Qui dit coalition suppose changement de mode de scrutin aux législatives. Le système actuel (majoritaire à deux tours) n'encourage pas des partis à conclure un accord de gouvernement entre eux. L'Express a déjà indiqué qu'Emmanuel Macron réfléchissait à introduire la proportionnelle intégrale, un peu sur le modèle de 1986. Le candidat Macron proposait, pendant sa campagne de 2017, une dose de proportionnelle, ce que continue de réclamer son partenaire du Modem : pour François Bayrou, la coalition gouvernementale a toujours été un objectif en même temps qu'un modèle.

Castex ne veut pas de la proportionnelle aux législatives

Le président a déjà évoqué la question de la proportionnelle avec son nouveau ministre de l'Intérieur, Gérald Darmanin. Mais d'après nos informations, le Premier ministre Jean Castex n'est absolument pas favorable à une réforme du mode de scrutin pour les prochaines législatives - c'est le premier exemple de dissensus au sommet de l'Etat. Il va donc falloir d'abord que le président et le chef du gouvernement se mettent d'accord sur ce sujet sensible, alors que le temps pour un projet de loi est compté : la prochaine session parlementaire a un ordre du jour déjà chargé et on entre bientôt dans l'année qui précède les législatives de 2022. Certains évoquent désormais plutôt les législatives de 2027 comme échéance pour une réforme du mode de scrutin.

Le temps, Les Républicains ont envie de l'utiliser... pour repousser le sujet qui fâche, à savoir le mode de sélection de leur candidat à l'élection présidentielle. Christian Jacob a un objectif : ne rien faire avant les régionales de mars 2021, qui seraient un premier juge de paix entre les différents prétendants. Il devrait donc proposer dans les prochains jours que le comité stratégique de LR entame une réflexion, histoire de montrer que le parti ne reste pas immobile. Le président du Sénat, Gérard Larcher, bosse de son côté et s'est même plongé dans les travaux qu'avait réalisés en 1993 le ministre de l'Intérieur de l'époque, Charles Pasqua.

L'initiative de Brice Hortefeux pour la primaire

L'un des successeurs de ce dernier place Beauvau, Brice Hortefeux, s'apprête également à mettre la main à la pâte.
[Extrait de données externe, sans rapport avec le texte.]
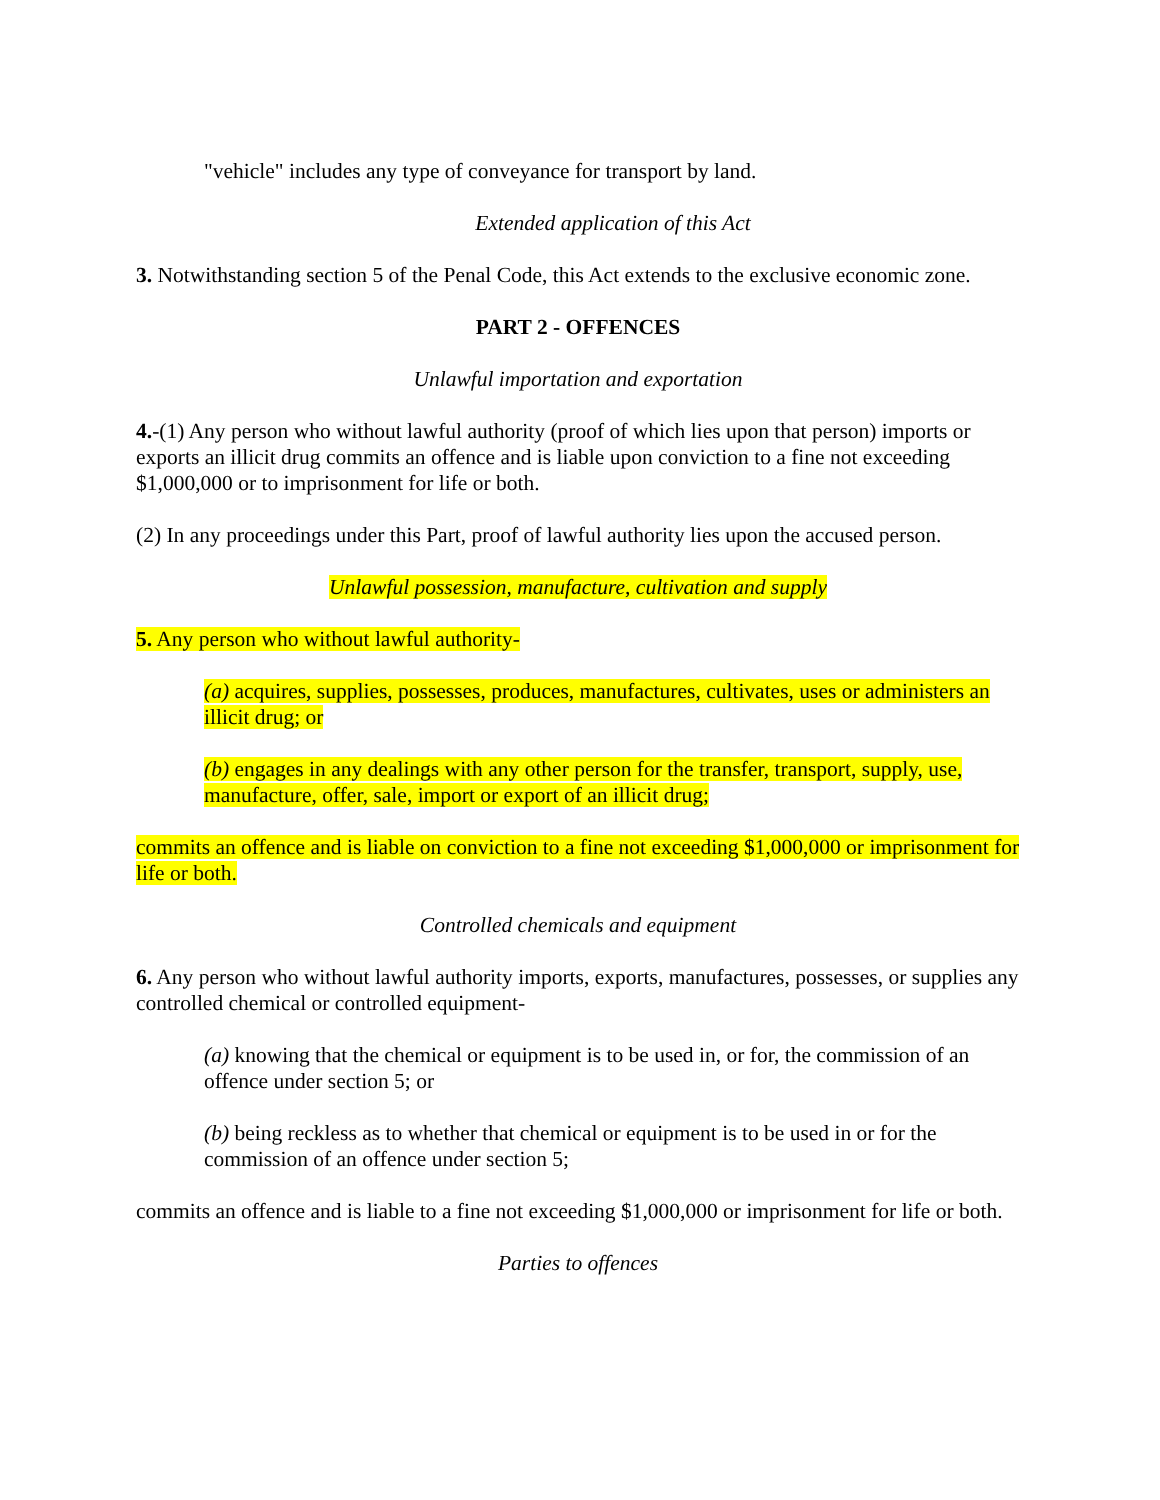"vehicle" includes any type of conveyance for transport by land.
Extended application of this Act
3. Notwithstanding section 5 of the Penal Code, this Act extends to the exclusive economic zone.
PART 2 - OFFENCES
Unlawful importation and exportation
4.-(1) Any person who without lawful authority (proof of which lies upon that person) imports or exports an illicit drug commits an offence and is liable upon conviction to a fine not exceeding $1,000,000 or to imprisonment for life or both.
(2) In any proceedings under this Part, proof of lawful authority lies upon the accused person.
Unlawful possession, manufacture, cultivation and supply
5. Any person who without lawful authority-
(a) acquires, supplies, possesses, produces, manufactures, cultivates, uses or administers an illicit drug; or
(b) engages in any dealings with any other person for the transfer, transport, supply, use, manufacture, offer, sale, import or export of an illicit drug;
commits an offence and is liable on conviction to a fine not exceeding $1,000,000 or imprisonment for life or both.
Controlled chemicals and equipment
6. Any person who without lawful authority imports, exports, manufactures, possesses, or supplies any controlled chemical or controlled equipment-
(a) knowing that the chemical or equipment is to be used in, or for, the commission of an offence under section 5; or
(b) being reckless as to whether that chemical or equipment is to be used in or for the commission of an offence under section 5;
commits an offence and is liable to a fine not exceeding $1,000,000 or imprisonment for life or both.
Parties to offences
L'eurodéputé a déjà évoqué pendant l'été le système qu'il a en tête avec trois candidats éventuels, Valérie Pécresse, Bruno Retailleau et Laurent Wauquiez. Brice Hortefeux veut un système qui ne soit ni "un verrouillage à l'ancienne" (une désignation par les instances de LR), ni "un hold-up version 2016". "Nous avions eu 14% d'électeurs de gauche qui s'étaient déplacés juste pour barrer la route à Nicolas Sarkozy", explique-t-il pour justifier son choix d'une primaire ni totalement ouverte, ni totalement fermée.

Hortefeux n'a présenté ce système ni à Xavier Bertrand - le président de LR, Christian Jacob, doit rencontrer prochainement le président de la région Hauts-de-France - ni à François Baroin. Ces deux hommes sont des adversaires déterminés à toute primaire, l'un étant à l'extérieur de LR, l'autre à l'intérieur. Mais les propos de Christian Estrosi viennent rappeler ce qui pourrait s'imposer sur l'échiquier politique dans les prochains mois: le clivage ne passera pas entre les différents partis traditionnels. Edouard Philippe avait pris l'habitude de le dire quand il était à Matignon: "La poutre travaille." Lui parti, elle continue de travailler.